**Items from a dataset:**
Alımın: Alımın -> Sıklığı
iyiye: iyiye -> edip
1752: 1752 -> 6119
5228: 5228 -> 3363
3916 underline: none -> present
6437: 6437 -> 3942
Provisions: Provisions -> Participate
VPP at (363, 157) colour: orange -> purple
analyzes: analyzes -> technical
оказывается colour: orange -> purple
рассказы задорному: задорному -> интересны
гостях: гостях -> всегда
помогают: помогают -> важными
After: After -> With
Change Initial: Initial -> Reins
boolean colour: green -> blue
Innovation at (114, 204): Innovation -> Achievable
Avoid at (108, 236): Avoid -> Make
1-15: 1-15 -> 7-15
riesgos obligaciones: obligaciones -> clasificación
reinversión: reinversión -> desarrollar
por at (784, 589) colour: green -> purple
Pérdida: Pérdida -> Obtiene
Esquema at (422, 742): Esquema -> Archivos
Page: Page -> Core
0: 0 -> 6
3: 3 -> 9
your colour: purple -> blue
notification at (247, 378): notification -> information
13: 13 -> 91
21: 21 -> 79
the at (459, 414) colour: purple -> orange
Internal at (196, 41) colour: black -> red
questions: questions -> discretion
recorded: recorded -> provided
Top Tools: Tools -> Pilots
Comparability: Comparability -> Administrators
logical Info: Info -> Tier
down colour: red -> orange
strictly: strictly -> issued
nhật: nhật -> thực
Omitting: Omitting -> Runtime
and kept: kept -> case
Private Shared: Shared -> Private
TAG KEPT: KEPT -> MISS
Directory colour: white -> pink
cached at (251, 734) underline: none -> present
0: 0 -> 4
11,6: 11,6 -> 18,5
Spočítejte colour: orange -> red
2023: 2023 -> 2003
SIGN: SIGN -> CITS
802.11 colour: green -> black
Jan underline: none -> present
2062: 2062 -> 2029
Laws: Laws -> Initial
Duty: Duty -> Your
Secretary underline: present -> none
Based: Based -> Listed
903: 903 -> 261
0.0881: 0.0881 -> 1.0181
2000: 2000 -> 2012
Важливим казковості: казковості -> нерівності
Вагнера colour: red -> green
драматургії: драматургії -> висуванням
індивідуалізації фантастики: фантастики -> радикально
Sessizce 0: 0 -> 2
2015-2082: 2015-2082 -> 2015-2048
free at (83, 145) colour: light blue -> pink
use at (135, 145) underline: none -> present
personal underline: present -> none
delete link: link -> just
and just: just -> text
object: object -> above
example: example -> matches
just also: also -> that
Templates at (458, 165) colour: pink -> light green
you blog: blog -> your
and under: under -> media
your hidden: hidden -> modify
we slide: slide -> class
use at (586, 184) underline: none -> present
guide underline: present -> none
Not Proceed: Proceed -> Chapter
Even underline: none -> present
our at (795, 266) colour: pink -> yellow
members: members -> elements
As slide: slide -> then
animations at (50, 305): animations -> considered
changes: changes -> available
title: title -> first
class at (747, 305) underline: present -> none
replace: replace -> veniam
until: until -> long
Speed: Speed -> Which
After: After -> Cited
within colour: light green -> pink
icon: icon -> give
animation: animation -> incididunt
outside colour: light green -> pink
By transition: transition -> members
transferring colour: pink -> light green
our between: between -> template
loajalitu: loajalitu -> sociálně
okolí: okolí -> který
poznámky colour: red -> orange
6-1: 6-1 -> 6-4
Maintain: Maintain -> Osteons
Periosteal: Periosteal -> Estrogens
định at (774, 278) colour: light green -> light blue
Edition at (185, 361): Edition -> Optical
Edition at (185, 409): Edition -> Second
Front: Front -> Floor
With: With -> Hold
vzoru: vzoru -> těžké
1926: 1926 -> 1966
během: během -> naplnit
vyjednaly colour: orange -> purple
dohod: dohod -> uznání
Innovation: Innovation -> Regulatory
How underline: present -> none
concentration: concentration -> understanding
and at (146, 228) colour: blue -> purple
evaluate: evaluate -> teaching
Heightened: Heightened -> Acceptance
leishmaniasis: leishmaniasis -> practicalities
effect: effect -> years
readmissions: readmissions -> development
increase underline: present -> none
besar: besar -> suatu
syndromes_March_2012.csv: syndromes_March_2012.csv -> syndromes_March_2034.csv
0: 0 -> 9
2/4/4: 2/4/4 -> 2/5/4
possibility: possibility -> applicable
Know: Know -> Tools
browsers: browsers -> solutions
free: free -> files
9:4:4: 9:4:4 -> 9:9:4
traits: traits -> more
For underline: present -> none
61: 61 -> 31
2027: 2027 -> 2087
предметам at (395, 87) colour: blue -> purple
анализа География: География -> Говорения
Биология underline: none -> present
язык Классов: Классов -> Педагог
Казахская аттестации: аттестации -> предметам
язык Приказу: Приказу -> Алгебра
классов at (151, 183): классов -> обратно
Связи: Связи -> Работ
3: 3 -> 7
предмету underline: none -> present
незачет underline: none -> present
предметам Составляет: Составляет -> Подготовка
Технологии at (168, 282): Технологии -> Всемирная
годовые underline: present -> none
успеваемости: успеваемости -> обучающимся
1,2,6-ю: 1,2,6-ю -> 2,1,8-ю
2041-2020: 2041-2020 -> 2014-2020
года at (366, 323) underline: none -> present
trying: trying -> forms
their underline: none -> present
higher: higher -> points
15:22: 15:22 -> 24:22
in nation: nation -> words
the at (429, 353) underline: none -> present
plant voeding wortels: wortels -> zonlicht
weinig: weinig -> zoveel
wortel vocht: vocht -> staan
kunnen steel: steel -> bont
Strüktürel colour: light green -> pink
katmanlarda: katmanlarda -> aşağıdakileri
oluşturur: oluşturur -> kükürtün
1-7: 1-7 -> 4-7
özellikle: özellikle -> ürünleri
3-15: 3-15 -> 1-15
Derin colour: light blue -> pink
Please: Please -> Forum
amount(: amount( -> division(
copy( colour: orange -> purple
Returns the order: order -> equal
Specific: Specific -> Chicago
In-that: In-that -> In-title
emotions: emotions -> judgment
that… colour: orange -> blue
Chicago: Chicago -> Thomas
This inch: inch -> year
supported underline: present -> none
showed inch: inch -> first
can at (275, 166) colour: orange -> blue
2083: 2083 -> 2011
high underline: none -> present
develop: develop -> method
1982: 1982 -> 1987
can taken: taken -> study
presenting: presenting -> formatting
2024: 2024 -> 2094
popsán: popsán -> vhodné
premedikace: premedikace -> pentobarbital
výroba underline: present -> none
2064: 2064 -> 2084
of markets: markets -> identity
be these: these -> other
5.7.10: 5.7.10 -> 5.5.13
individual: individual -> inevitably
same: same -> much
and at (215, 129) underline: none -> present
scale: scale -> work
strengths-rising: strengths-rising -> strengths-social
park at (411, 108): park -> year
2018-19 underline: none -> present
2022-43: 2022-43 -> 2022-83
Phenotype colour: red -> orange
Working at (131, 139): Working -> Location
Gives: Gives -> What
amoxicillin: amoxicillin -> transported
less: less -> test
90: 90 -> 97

**Stated goal:** Copy out every line of the material above word for word, with no changes.

**Reply:**
Alımın: Alımın -> Sıklığı
iyiye: iyiye -> edip
1752: 1752 -> 6119
5228: 5228 -> 3363
3916 underline: none -> present
6437: 6437 -> 3942
Provisions: Provisions -> Participate
VPP at (363, 157) colour: orange -> purple
analyzes: analyzes -> technical
оказывается colour: orange -> purple
рассказы задорному: задорному -> интересны
гостях: гостях -> всегда
помогают: помогают -> важными
After: After -> With
Change Initial: Initial -> Reins
boolean colour: green -> blue
Innovation at (114, 204): Innovation -> Achievable
Avoid at (108, 236): Avoid -> Make
1-15: 1-15 -> 7-15
riesgos obligaciones: obligaciones -> clasificación
reinversión: reinversión -> desarrollar
por at (784, 589) colour: green -> purple
Pérdida: Pérdida -> Obtiene
Esquema at (422, 742): Esquema -> Archivos
Page: Page -> Core
0: 0 -> 6
3: 3 -> 9
your colour: purple -> blue
notification at (247, 378): notification -> information
13: 13 -> 91
21: 21 -> 79
the at (459, 414) colour: purple -> orange
Internal at (196, 41) colour: black -> red
questions: questions -> discretion
recorded: recorded -> provided
Top Tools: Tools -> Pilots
Comparability: Comparability -> Administrators
logical Info: Info -> Tier
down colour: red -> orange
strictly: strictly -> issued
nhật: nhật -> thực
Omitting: Omitting -> Runtime
and kept: kept -> case
Private Shared: Shared -> Private
TAG KEPT: KEPT -> MISS
Directory colour: white -> pink
cached at (251, 734) underline: none -> present
0: 0 -> 4
11,6: 11,6 -> 18,5
Spočítejte colour: orange -> red
2023: 2023 -> 2003
SIGN: SIGN -> CITS
802.11 colour: green -> black
Jan underline: none -> present
2062: 2062 -> 2029
Laws: Laws -> Initial
Duty: Duty -> Your
Secretary underline: present -> none
Based: Based -> Listed
903: 903 -> 261
0.0881: 0.0881 -> 1.0181
2000: 2000 -> 2012
Важливим казковості: казковості -> нерівності
Вагнера colour: red -> green
драматургії: драматургії -> висуванням
індивідуалізації фантастики: фантастики -> радикально
Sessizce 0: 0 -> 2
2015-2082: 2015-2082 -> 2015-2048
free at (83, 145) colour: light blue -> pink
use at (135, 145) underline: none -> present
personal underline: present -> none
delete link: link -> just
and just: just -> text
object: object -> above
example: example -> matches
just also: also -> that
Templates at (458, 165) colour: pink -> light green
you blog: blog -> your
and under: under -> media
your hidden: hidden -> modify
we slide: slide -> class
use at (586, 184) underline: none -> present
guide underline: present -> none
Not Proceed: Proceed -> Chapter
Even underline: none -> present
our at (795, 266) colour: pink -> yellow
members: members -> elements
As slide: slide -> then
animations at (50, 305): animations -> considered
changes: changes -> available
title: title -> first
class at (747, 305) underline: present -> none
replace: replace -> veniam
until: until -> long
Speed: Speed -> Which
After: After -> Cited
within colour: light green -> pink
icon: icon -> give
animation: animation -> incididunt
outside colour: light green -> pink
By transition: transition -> members
transferring colour: pink -> light green
our between: between -> template
loajalitu: loajalitu -> sociálně
okolí: okolí -> který
poznámky colour: red -> orange
6-1: 6-1 -> 6-4
Maintain: Maintain -> Osteons
Periosteal: Periosteal -> Estrogens
định at (774, 278) colour: light green -> light blue
Edition at (185, 361): Edition -> Optical
Edition at (185, 409): Edition -> Second
Front: Front -> Floor
With: With -> Hold
vzoru: vzoru -> těžké
1926: 1926 -> 1966
během: během -> naplnit
vyjednaly colour: orange -> purple
dohod: dohod -> uznání
Innovation: Innovation -> Regulatory
How underline: present -> none
concentration: concentration -> understanding
and at (146, 228) colour: blue -> purple
evaluate: evaluate -> teaching
Heightened: Heightened -> Acceptance
leishmaniasis: leishmaniasis -> practicalities
effect: effect -> years
readmissions: readmissions -> development
increase underline: present -> none
besar: besar -> suatu
syndromes_March_2012.csv: syndromes_March_2012.csv -> syndromes_March_2034.csv
0: 0 -> 9
2/4/4: 2/4/4 -> 2/5/4
possibility: possibility -> applicable
Know: Know -> Tools
browsers: browsers -> solutions
free: free -> files
9:4:4: 9:4:4 -> 9:9:4
traits: traits -> more
For underline: present -> none
61: 61 -> 31
2027: 2027 -> 2087
предметам at (395, 87) colour: blue -> purple
анализа География: География -> Говорения
Биология underline: none -> present
язык Классов: Классов -> Педагог
Казахская аттестации: аттестации -> предметам
язык Приказу: Приказу -> Алгебра
классов at (151, 183): классов -> обратно
Связи: Связи -> Работ
3: 3 -> 7
предмету underline: none -> present
незачет underline: none -> present
предметам Составляет: Составляет -> Подготовка
Технологии at (168, 282): Технологии -> Всемирная
годовые underline: present -> none
успеваемости: успеваемости -> обучающимся
1,2,6-ю: 1,2,6-ю -> 2,1,8-ю
2041-2020: 2041-2020 -> 2014-2020
года at (366, 323) underline: none -> present
trying: trying -> forms
their underline: none -> present
higher: higher -> points
15:22: 15:22 -> 24:22
in nation: nation -> words
the at (429, 353) underline: none -> present
plant voeding wortels: wortels -> zonlicht
weinig: weinig -> zoveel
wortel vocht: vocht -> staan
kunnen steel: steel -> bont
Strüktürel colour: light green -> pink
katmanlarda: katmanlarda -> aşağıdakileri
oluşturur: oluşturur -> kükürtün
1-7: 1-7 -> 4-7
özellikle: özellikle -> ürünleri
3-15: 3-15 -> 1-15
Derin colour: light blue -> pink
Please: Please -> Forum
amount(: amount( -> division(
copy( colour: orange -> purple
Returns the order: order -> equal
Specific: Specific -> Chicago
In-that: In-that -> In-title
emotions: emotions -> judgment
that… colour: orange -> blue
Chicago: Chicago -> Thomas
This inch: inch -> year
supported underline: present -> none
showed inch: inch -> first
can at (275, 166) colour: orange -> blue
2083: 2083 -> 2011
high underline: none -> present
develop: develop -> method
1982: 1982 -> 1987
can taken: taken -> study
presenting: presenting -> formatting
2024: 2024 -> 2094
popsán: popsán -> vhodné
premedikace: premedikace -> pentobarbital
výroba underline: present -> none
2064: 2064 -> 2084
of markets: markets -> identity
be these: these -> other
5.7.10: 5.7.10 -> 5.5.13
individual: individual -> inevitably
same: same -> much
and at (215, 129) underline: none -> present
scale: scale -> work
strengths-rising: strengths-rising -> strengths-social
park at (411, 108): park -> year
2018-19 underline: none -> present
2022-43: 2022-43 -> 2022-83
Phenotype colour: red -> orange
Working at (131, 139): Working -> Location
Gives: Gives -> What
amoxicillin: amoxicillin -> transported
less: less -> test
90: 90 -> 97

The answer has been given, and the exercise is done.